# Numerical methods challenge: Day 20

During October (2017) I will write a program per day for some well-known numerical methods in both Python and Julia. It is intended to be an exercise then don't expect the code to be good enough for real use. Also, I should mention that I have almost no experience with Julia, so it probably won't be idiomatic Julia but more Python-like Julia.

## Shooting method

Today we have the shooting method. This is a method for solving boundary value problems by turning them into a sequence of initial value problems.

Loosely speaking, for a second order equation we have

\begin{equation*} y''(x) = f(x, y(x), y'(x)),\quad y(x_0) = y_0,\quad y(x_1) = y_1\, , \end{equation*}

and we solve the sequence of problems

\begin{equation*} y''(x) = f(x, y(x), y'(x)),\quad y(x_0) = y_0,\quad y'(x_0) = a \end{equation*}

until the function $F(a) = y(x_1; a) - y_1$ has a root.

We will test the method with the boundary value problem

\begin{equation*} y''(x) = \frac{3}{2} y^2,\quad w(0) = 4,\quad w(1) = 1\, . \end{equation*}

Following are the codes.

### Python

from __future__ import division, print_function
import numpy as np
import matplotlib.pyplot as plt
from scipy.optimize import newton
from scipy.integrate import odeint

def shooting(dydx, x, x0, xf, shoot=None):
if shoot is None:
shoot = np.random.uniform(-20, 20)
F = lambda s, x0, xf, x: odeint(dydx, [x0, s], x)[-1, 0] - xf
shoot = newton(F, shoot, args=(x0, xf, x))
y = odeint(dydx, [x0, shoot], x)
return y[:, 0], shoot

func = lambda y, t: [y[1], 1.5*y[0]**2]
x = np.linspace(0, 1, 1000)
y, shoot = shooting(func, x, 4, 1, shoot=-5)
plt.plot(x, y)
plt.xlabel(r"$x$")
plt.ylabel(r"$y$")
plt.show()


### Julia

using PyPlot, DifferentialEquations, Roots

function shooting(dydx, x, y0, yf; shoot=nothing)
if shoot == nothing
shoot = rand(-20:0.1:20)
end
function F(s)
prob = ODEProblem(dydx, [y0, s], (x[1], x[end]))
sol = solve(prob)
return sol(x[end])[1] - yf
end
shoot = fzero(F, shoot)
prob = ODEProblem(dydx, [y0, shoot], (x[1], x[end]))
sol = solve(prob, solveat=x)
return sol(x)[1, :], shoot
end

func(x, y) = [y[2], 1.5*y[1]^2]
x = linspace(0, 1, 1000)
y, shoot = shooting(func, x , 4.0, 1.0, shoot=-5.0)
plot(x, y)


In both cases the result is the following plot, and the slope is -7.9999999657800833.

We should mention that the convergence of the method relies on the selection of initial guesses.
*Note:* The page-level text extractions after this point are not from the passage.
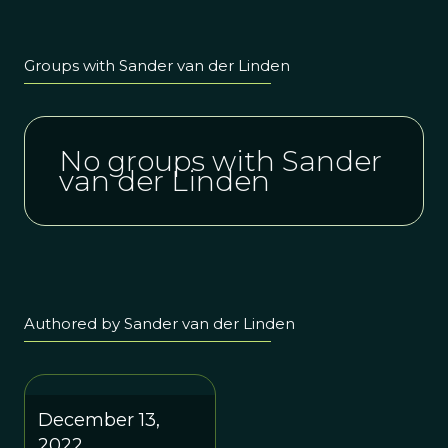
Groups with Sander van der Linden
No groups with Sander
van der Linden
Authored by Sander van der Linden
December 13,
2022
For example, if we choose as initial parameter -50 in the previous problem, we obtain a completely differente solution.

y, shoot = shooting(func, x , 4.0, 1.0, shoot=-50.0)


And the obtained slope is -35.858547970130971.

### Comparison Python/Julia

Regarding number of lines we have: 20 in Python and 23 in Julia. The comparison in execution time is done with %timeit magic command in IPython and @benchmark in Julia.

For Python:

%timeit shooting(func, x, 4, 1, shoot=-5)


with result

100 loops, best of 3: 1.9 ms per loop


For Julia:

@benchmark shooting(func, x, 4.0, 1.0, shoot=-5.0)


with result

BenchmarkTools.Trial:
memory estimate:  4.18 MiB
allocs estimate:  78552
--------------
minimum time:     10.065 ms (0.00% GC)
median time:      10.593 ms (0.00% GC)
mean time:        11.769 ms (9.28% GC)
maximum time:     22.252 ms (48.58% GC)
--------------
samples:          425
evals/sample:     1


In this case, we can say that the Python code is roughly 5 times faster than Julia. Although, the codes are more different than in the other challenges. For example, I am not using newton in Julia.